Tuesday, November 27, 2007

three's a crowd

My absence from the Kingfisher roost is not because I’ve not been reading - if anything it’s that I’ve been too wrapped up in reading to remember to review. I’m poor at multi-tasking - I’ve always struggled to balance the ins and outs of reading and writing. It’s just the way I am - little point in trying to fight it. So no proper reviews for now but some snippets from recent notable reads.

My second RIP II challenge read was The Fifth Child by Doris Lessing. My first proper foray into Lessing Land (I have a vague memory of reading her at school, perhaps a short story about swimming through an underwater tunnel?) and surely not my last. It’s a brave woman who writes a book that questions that innate mother / child love bond and Lessing is up to the task.

‘One early morning, something took Harriet quickly out of her bed into the baby’s room, and there she saw Ben balanced on the window-sill. It was high - heaven only knew how he had got up there! The window was open. In a moment he would have fallen out of it. Harriet was thinking, What a pity I came in… and refused to be shocked at herself.’

She lulls you with her tone and her setting, not to mention that meek little granny author photo on the cover - and then grabs you with teeth and claws.

And then there was Fred and Edie by Jill Dawson. My new favourite author.

‘I could eat those flowers. I want to eat them, to fill up my mouth with things green, things alive, things which keep growing and dying and growing again. I want to fill myself up and keep out the grey in here, the fine dust, the thinness and coldness, the bloodless drinks of tea, the empty corners of the room where even light, even air is absent and only absence is present like a grey crushing blanket, a suffocating weight.’

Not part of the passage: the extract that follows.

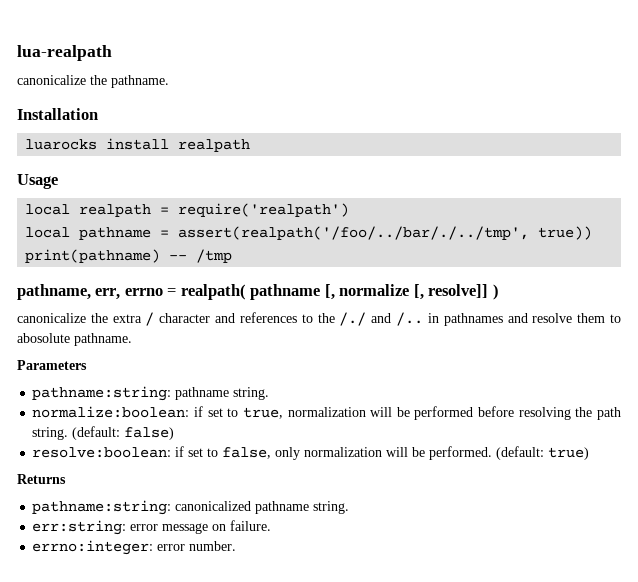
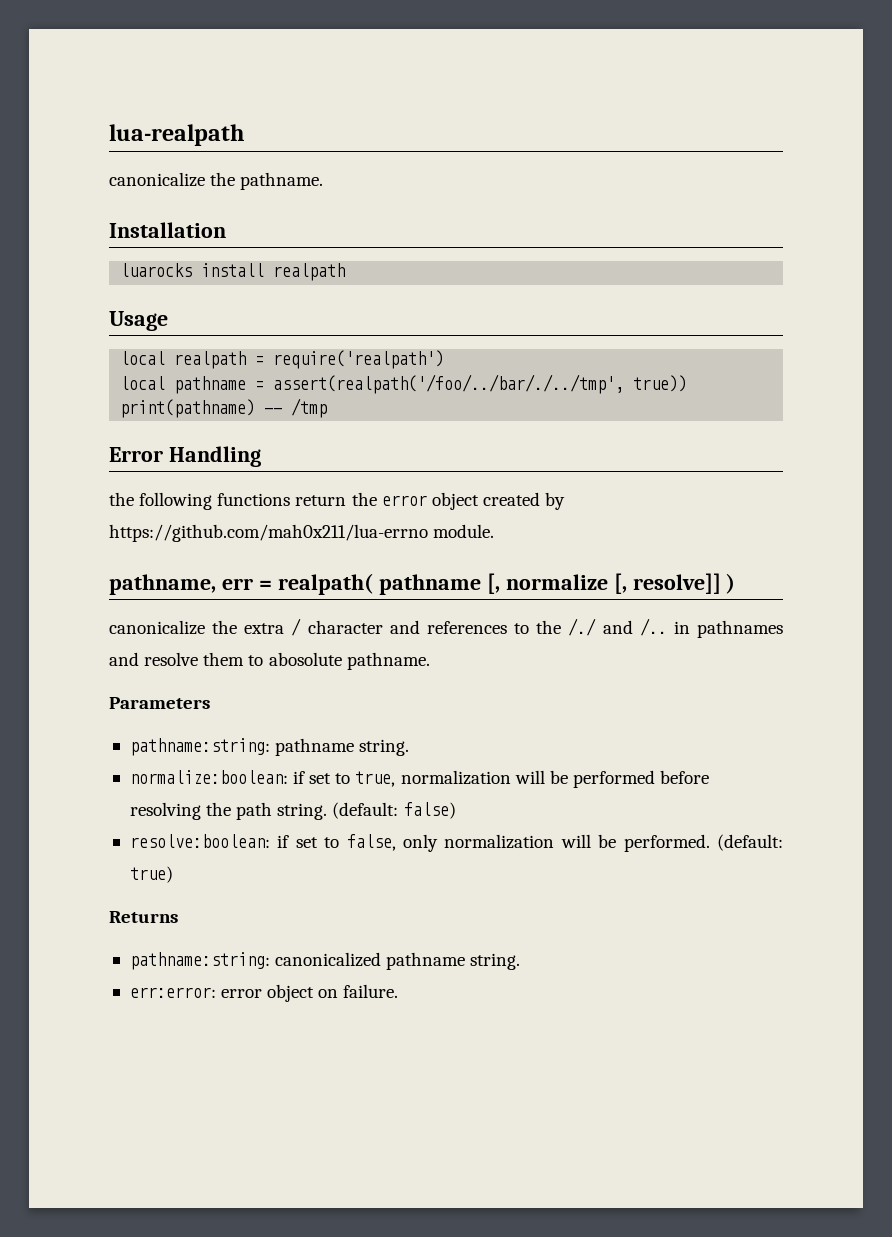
(233, 256) none -> [109,446,261,467] [109,492,566,510] [109,524,495,542] // Error Handling // the following functions return the error object created by https://github.com/mah0x211/lua-errno module.
[95,288,163,300] err, errno -> [221,578,253,590] err
[32,520,209,535] err:string: error message -> [129,984,315,1002] err:error: error object
[32,540,237,555] // errno:integer: error number. -> (399, 991) none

And what to do when you find one like Dawson - read all the novels in one delicious feast or try to eek them out, to savour and to tease? At the moment I’m trying the latter but feel myself edging dangerously nearer to the former all the time.

And then most recently Into the Forest by Jean Hegland. This was the first recommendation from the first book blog I read that I have followed through to reading completion. A simple but striking tale which felt like The Road recast by Little Women.

‘there’s a lucidity that sometimes comes in that moment when you find yourself looking at the world through your tears, as if those tears served as a lens to clarify what it is you’re looking at.’

While we are on the topic of tears I’ve found that even some disappointing books have their sparkling moments, like this jewel in the otherwise dull Divided Kingdom by Rupert Thompson -

‘In recent years, Iron Vale had become home to the Museum of Tears, and it was the inalienable right of every melancholic, no matter where they might live, to have a sample of their tears stored within the museum walls. All you had to do was write to the curators, enclosing proof of identity. They would send you an air-tight glass vial, no bigger than a lipstick. The next time you cried, you collected your tears and transferred they to the vial. Some people waited for an important event - the death of a loved one being the most obvious, perhaps - but it was up to you to choose which aspect of your melancholy nature you wanted to preserve. When it was done, you sealed the vial and returned it to the museum, where it would be catalogued and then put on display, with millions of others.’